§ **WHAT THE EXERCISE ASKS**: Every entry here should be copied exactly.

☆ ☆ ☆ ☆ ☆

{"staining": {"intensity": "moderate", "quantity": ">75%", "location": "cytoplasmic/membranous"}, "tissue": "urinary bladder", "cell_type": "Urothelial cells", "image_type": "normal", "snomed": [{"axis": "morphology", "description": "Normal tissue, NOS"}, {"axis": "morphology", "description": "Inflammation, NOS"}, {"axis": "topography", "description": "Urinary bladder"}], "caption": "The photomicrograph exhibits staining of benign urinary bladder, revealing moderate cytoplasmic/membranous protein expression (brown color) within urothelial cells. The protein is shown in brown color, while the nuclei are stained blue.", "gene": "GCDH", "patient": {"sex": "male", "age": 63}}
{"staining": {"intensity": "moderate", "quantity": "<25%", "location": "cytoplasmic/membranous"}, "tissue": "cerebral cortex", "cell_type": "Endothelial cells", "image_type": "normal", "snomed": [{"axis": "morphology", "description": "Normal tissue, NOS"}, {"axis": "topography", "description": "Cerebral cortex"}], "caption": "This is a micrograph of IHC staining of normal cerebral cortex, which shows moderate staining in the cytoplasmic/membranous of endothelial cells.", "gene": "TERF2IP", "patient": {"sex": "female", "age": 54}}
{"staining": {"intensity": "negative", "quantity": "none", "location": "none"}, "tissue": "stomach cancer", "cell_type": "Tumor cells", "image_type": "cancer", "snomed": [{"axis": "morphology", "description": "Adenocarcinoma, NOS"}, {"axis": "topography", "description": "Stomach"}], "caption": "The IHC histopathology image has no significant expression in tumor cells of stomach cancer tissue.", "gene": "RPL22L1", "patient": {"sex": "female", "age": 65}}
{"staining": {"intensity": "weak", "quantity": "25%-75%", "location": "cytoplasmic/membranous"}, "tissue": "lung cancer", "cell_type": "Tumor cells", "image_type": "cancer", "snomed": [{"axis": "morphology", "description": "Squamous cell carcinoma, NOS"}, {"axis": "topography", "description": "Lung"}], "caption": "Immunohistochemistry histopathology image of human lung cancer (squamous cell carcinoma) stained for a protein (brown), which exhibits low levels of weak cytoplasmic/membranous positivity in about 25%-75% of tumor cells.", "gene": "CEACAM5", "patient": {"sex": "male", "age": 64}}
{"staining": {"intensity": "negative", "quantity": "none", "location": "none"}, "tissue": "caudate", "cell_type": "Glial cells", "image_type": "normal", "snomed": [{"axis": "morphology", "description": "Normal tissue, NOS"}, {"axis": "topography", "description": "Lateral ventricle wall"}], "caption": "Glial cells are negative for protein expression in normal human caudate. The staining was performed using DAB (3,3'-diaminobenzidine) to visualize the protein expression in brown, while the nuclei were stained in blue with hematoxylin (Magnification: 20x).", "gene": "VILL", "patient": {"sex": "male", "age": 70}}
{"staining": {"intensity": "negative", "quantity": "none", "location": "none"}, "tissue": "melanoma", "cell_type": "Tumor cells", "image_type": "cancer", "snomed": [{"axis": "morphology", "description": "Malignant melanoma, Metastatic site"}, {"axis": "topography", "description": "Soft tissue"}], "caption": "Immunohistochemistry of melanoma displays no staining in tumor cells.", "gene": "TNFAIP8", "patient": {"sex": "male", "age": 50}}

☆ ☆ ☆ ☆ ☆

§ **WRITTEN SOLUTION**:
{"staining": {"intensity": "moderate", "quantity": ">75%", "location": "cytoplasmic/membranous"}, "tissue": "urinary bladder", "cell_type": "Urothelial cells", "image_type": "normal", "snomed": [{"axis": "morphology", "description": "Normal tissue, NOS"}, {"axis": "morphology", "description": "Inflammation, NOS"}, {"axis": "topography", "description": "Urinary bladder"}], "caption": "The photomicrograph exhibits staining of benign urinary bladder, revealing moderate cytoplasmic/membranous protein expression (brown color) within urothelial cells. The protein is shown in brown color, while the nuclei are stained blue.", "gene": "GCDH", "patient": {"sex": "male", "age": 63}}
{"staining": {"intensity": "moderate", "quantity": "<25%", "location": "cytoplasmic/membranous"}, "tissue": "cerebral cortex", "cell_type": "Endothelial cells", "image_type": "normal", "snomed": [{"axis": "morphology", "description": "Normal tissue, NOS"}, {"axis": "topography", "description": "Cerebral cortex"}], "caption": "This is a micrograph of IHC staining of normal cerebral cortex, which shows moderate staining in the cytoplasmic/membranous of endothelial cells.", "gene": "TERF2IP", "patient": {"sex": "female", "age": 54}}
{"staining": {"intensity": "negative", "quantity": "none", "location": "none"}, "tissue": "stomach cancer", "cell_type": "Tumor cells", "image_type": "cancer", "snomed": [{"axis": "morphology", "description": "Adenocarcinoma, NOS"}, {"axis": "topography", "description": "Stomach"}], "caption": "The IHC histopathology image has no significant expression in tumor cells of stomach cancer tissue.", "gene": "RPL22L1", "patient": {"sex": "female", "age": 65}}
{"staining": {"intensity": "weak", "quantity": "25%-75%", "location": "cytoplasmic/membranous"}, "tissue": "lung cancer", "cell_type": "Tumor cells", "image_type": "cancer", "snomed": [{"axis": "morphology", "description": "Squamous cell carcinoma, NOS"}, {"axis": "topography", "description": "Lung"}], "caption": "Immunohistochemistry histopathology image of human lung cancer (squamous cell carcinoma) stained for a protein (brown), which exhibits low levels of weak cytoplasmic/membranous positivity in about 25%-75% of tumor cells.", "gene": "CEACAM5", "patient": {"sex": "male", "age": 64}}
{"staining": {"intensity": "negative", "quantity": "none", "location": "none"}, "tissue": "caudate", "cell_type": "Glial cells", "image_type": "normal", "snomed": [{"axis": "morphology", "description": "Normal tissue, NOS"}, {"axis": "topography", "description": "Lateral ventricle wall"}], "caption": "Glial cells are negative for protein expression in normal human caudate. The staining was performed using DAB (3,3'-diaminobenzidine) to visualize the protein expression in brown, while the nuclei were stained in blue with hematoxylin (Magnification: 20x).", "gene": "VILL", "patient": {"sex": "male", "age": 70}}
{"staining": {"intensity": "negative", "quantity": "none", "location": "none"}, "tissue": "melanoma", "cell_type": "Tumor cells", "image_type": "cancer", "snomed": [{"axis": "morphology", "description": "Malignant melanoma, Metastatic site"}, {"axis": "topography", "description": "Soft tissue"}], "caption": "Immunohistochemistry of melanoma displays no staining in tumor cells.", "gene": "TNFAIP8", "patient": {"sex": "male", "age": 50}}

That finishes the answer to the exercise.